Wayland Group (WAYL.CN) (75M.F) (MRRCF) (“Wayland” or the “Company”) announced today that it has entered into an agreement with a syndicate of underwriters led by Canaccord Genuity Corp. (the “Lead Underwriter” and, collectively with the syndicate, the “Underwriters”), pursuant to which the Underwriters will purchase, on a bought deal basis pursuant to the filing of a short form prospectus, an aggregate of 30,350,000 units (the “Units”) of the Company at a price of $1.65 per Unit (the “Offering Price”) for aggregate gross proceeds of $50,077,500 (the “Offering”).
Each Unit will consist of one common share (a “Common Share”) and one-half of one common share purchase warrant (each full common share purchase warrant, a “Warrant”) of the Company. Each Warrant will be exercisable to acquire one common share of the Company for a period of three years following the Closing Date (as hereinafter defined) at an exercise price of $2.15 per common share, subject to adjustment in certain events. In the event that the volume weighted average trading price of the Common Shares for 10 consecutive trading days exceeds $3.25 , the Company shall have the right to accelerate the expiry date of the Warrants upon not less than 30 days’ notice.
The Company has agreed to grant the Underwriters an over-allotment option to purchase up to an additional 4,552,500 Units at the Offering Price, exercisable in whole or in part, at any time and from time to time on or prior to the date that is 30 days following the Closing Date. The over-allotment option may be exercised to acquire Units, common shares and/or warrants of the Company.
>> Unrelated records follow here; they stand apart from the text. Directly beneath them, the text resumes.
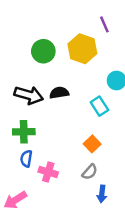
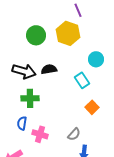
purple line: (104, 24) -> (78, 10), moved
green cross: (24, 132) -> (30, 98), moved
orange square: (92, 144) -> (92, 107), moved

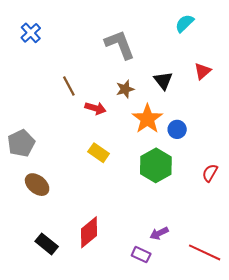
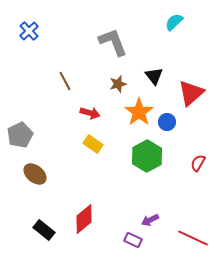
red triangle: (203, 71) -> (191, 93), moved, size x1.6
red arrow: (95, 108) -> (90, 113), moved

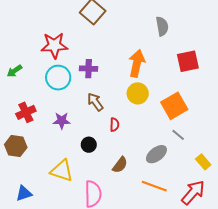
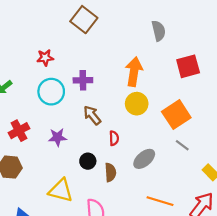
red star: (54, 45) -> (45, 58), size x0.6
gray ellipse: (156, 154) -> (144, 159), moved
brown semicircle: (120, 165) -> (110, 172), moved, turned -36

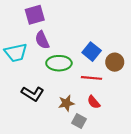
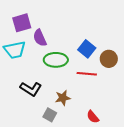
purple square: (35, 15) -> (22, 23), moved
red semicircle: (94, 102) -> (93, 117), moved
gray square: (79, 121) -> (50, 115), moved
If the over-allotment option is exercised in full, an additional $7,511,625 in gross proceeds will be raised pursuant to the Offering and the aggregate gross proceeds of the Offering will be $57,589,125 .
The Units will be offered by way of a short form prospectus to be filed in all provinces of Canada , other than Quebec . The Company intends to use the net proceeds from the Offering for potential acquisitions, working capital and general corporate purposes.
The Offering is expected to close on or about October 31, 2018 (the “Closing Date”) and is subject to certain conditions including, but not limited to, the receipt of all necessary regulatory and stock exchange approvals, including the approval of the Canadian Securities Exchange and the applicable securities regulatory authorities.
The securities being offered have not been, nor will they be, registered under the United States Securities Act of 1933, as amended, and may not be offered or sold in the United States or to, or for the account or benefit of, U.S. persons absent registration or an applicable exemption from the registration requirements. This press release shall not constitute an offer to sell or the solicitation of an offer to buy nor shall there be any sale of the securities in any State in which such offer, solicitation or sale would be unlawful.
Maricann Group Inc., through its subsidiaries, is operating under the Wayland Group name. For further details see the press release dated September 24, 2018 .
About Wayland Group
Wayland is a vertically integrated producer and distributor of marijuana for medical purposes. The Company was founded in 2013 and is based in Burlington, Ontario, Canada and Munich, Germany , with production facilities in Langton, Ontario where it operates a medicinal cannabis cultivation, extraction, formulation and distribution business under federal licence from the Government of Canada . The Company also has production operations in Dresden , Saxony, Germany and Regensdorf, Switzerland . Wayland is currently undertaking an expansion of its cultivation and support facilities in Canada in a 942,000 sq. ft. (87,515 sq. m) footprint upon full buildout, and will continue to pursue new opportunities in Europe .
Forward Looking Information
This news release includes forward-looking information and statements, which may include, but are not limited to, information and statements regarding or inferring the future business, operations, financial performance, prospects, and other plans, intentions, expectations, estimates, and beliefs of the Company. Such statements include those relating to the proposed Offering, the use of proceeds and the anticipated Closing Date thereof. Forward-looking information and statements involve and are subject to assumptions and known and unknown risks, uncertainties, and other factors which may cause actual events, results, performance, or achievements of the Company to be materially different from future events, results, performance, and achievements expressed or implied by forward-looking information and statements herein. Although the Company believes that any forward-looking information and statements herein are reasonable, in light of the use of assumptions and the significant risks and uncertainties inherent in such information and statements, there can be no assurance that any such forward-looking information and statements will prove to be accurate, and accordingly readers are advised to rely on their own evaluation of such risks and uncertainties and should not place undue reliance upon such forward-looking information and statements. Any forward-looking information and statements herein are made as of the date hereof, and except as required by applicable laws, the Company assumes no obligation and disclaims any intention to update or revise any forward-looking information and statements herein or to update the reasons that actual events or results could or do differ from those projected in any forward looking information and statements herein, whether as a result of new information, future events or results, or otherwise, except as required by applicable laws.